Document excerpt below:

Goals and Action Plans

  • Remain engaged with the Wayne County Tourism Bureau to promote packages including all local attractions
    • Coordinating the tourism activities in the town and county into a comprehensive package can enhance tourism for Hagerstown and Richmond. In-town destinations such as Willie and Red’s, Abbott’s, the Nettle Creek Museum and Arts Place, and other restaurants and retail businesses could be jointly marketed to promote visits to Hagerstown. The county could also be promoted as a weekend tourism destination by packaging and promoting transportation, lodging, dining, and recreation/shopping as one unit.
  • Develop an alternative foods market
    • An alternative foods market such as growing organic fruits and vegetables and processing them into homemade products could serve as a farm- and home-based local value-added industry for Hagerstown. The farms, the processing and the markets could become tourist destinations/attractions in and of themselves. The products can be sold at the town’s farmers market, at Jubilee Days, at a festival market downtown, and local merchants year-round. These locally-produced foods could also be marketed to regional restaurants and independent groceries for wholesale supply.
  • Develop Hagerstown as a regional center for fitness and recreation
    • The Cardinal Greenway passes near Hagerstown, and this bike trail could be used to promote Hagerstown as a place for bicyclists, walkers, and other athletes to stay and visit while traveling along the Greenway. Seasonal activities can be coordinated and promoted to create recreation opportunities for people of all ages and ability levels. This program could also be linked to the development of active older-resident housing and to other tourism programs.
  • Create regional specialty shows with Hagerstown as a focus
    • Local and regional vendors could increase the number of customers visiting their stores by coordinating hours and marketing. By coordinating marketing, one or more shows could be promoted throughout the year. These shows would not necessarily be located under one roof, or in one community. The concept is to create a progressive show in which visitors travel between the stores, but are aware of the number of retailers in the area and the hours during which they are open for business. Special activities such as antique restoration demonstrations or music performances could be coordinated to enhance the show experience and draw a larger number of customers into the region.

End of Document excerpt.
Dataset below:

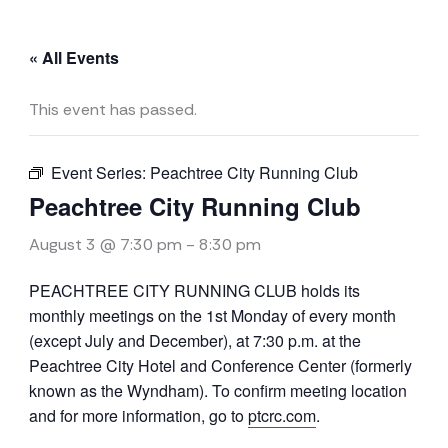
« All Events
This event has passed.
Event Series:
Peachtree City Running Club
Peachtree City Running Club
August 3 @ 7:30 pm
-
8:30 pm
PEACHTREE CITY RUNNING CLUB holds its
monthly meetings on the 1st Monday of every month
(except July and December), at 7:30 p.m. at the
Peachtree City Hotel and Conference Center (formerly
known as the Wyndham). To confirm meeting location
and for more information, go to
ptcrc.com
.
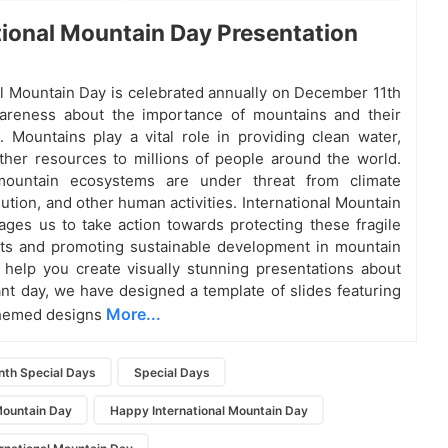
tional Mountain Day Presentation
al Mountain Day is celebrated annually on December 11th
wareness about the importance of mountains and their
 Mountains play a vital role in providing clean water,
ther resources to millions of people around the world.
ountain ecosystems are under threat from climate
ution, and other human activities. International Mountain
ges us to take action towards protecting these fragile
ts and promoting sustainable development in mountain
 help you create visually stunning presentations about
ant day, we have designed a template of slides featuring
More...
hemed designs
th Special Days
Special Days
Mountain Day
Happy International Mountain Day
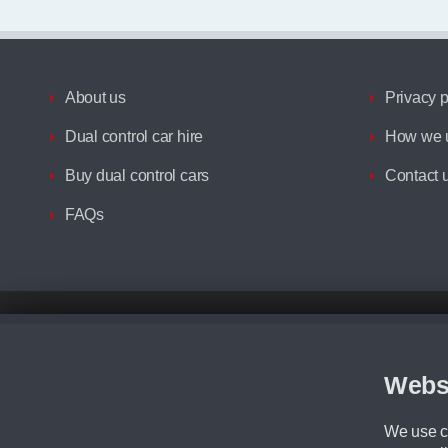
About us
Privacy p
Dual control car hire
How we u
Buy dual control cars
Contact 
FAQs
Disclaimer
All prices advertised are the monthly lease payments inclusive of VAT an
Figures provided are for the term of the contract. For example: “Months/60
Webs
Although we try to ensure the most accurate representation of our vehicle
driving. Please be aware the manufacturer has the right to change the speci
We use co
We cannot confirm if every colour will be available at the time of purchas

End of Dataset.

Try it
Reproduce word for word the passage of the Hagerstown goals and action plans that runs between "Goals and Action" and "as one unit.", inclusive.

Task result
Goals and Action Plans

  • Remain engaged with the Wayne County Tourism Bureau to promote packages including all local attractions
    • Coordinating the tourism activities in the town and county into a comprehensive package can enhance tourism for Hagerstown and Richmond. In-town destinations such as Willie and Red’s, Abbott’s, the Nettle Creek Museum and Arts Place, and other restaurants and retail businesses could be jointly marketed to promote visits to Hagerstown. The county could also be promoted as a weekend tourism destination by packaging and promoting transportation, lodging, dining, and recreation/shopping as one unit.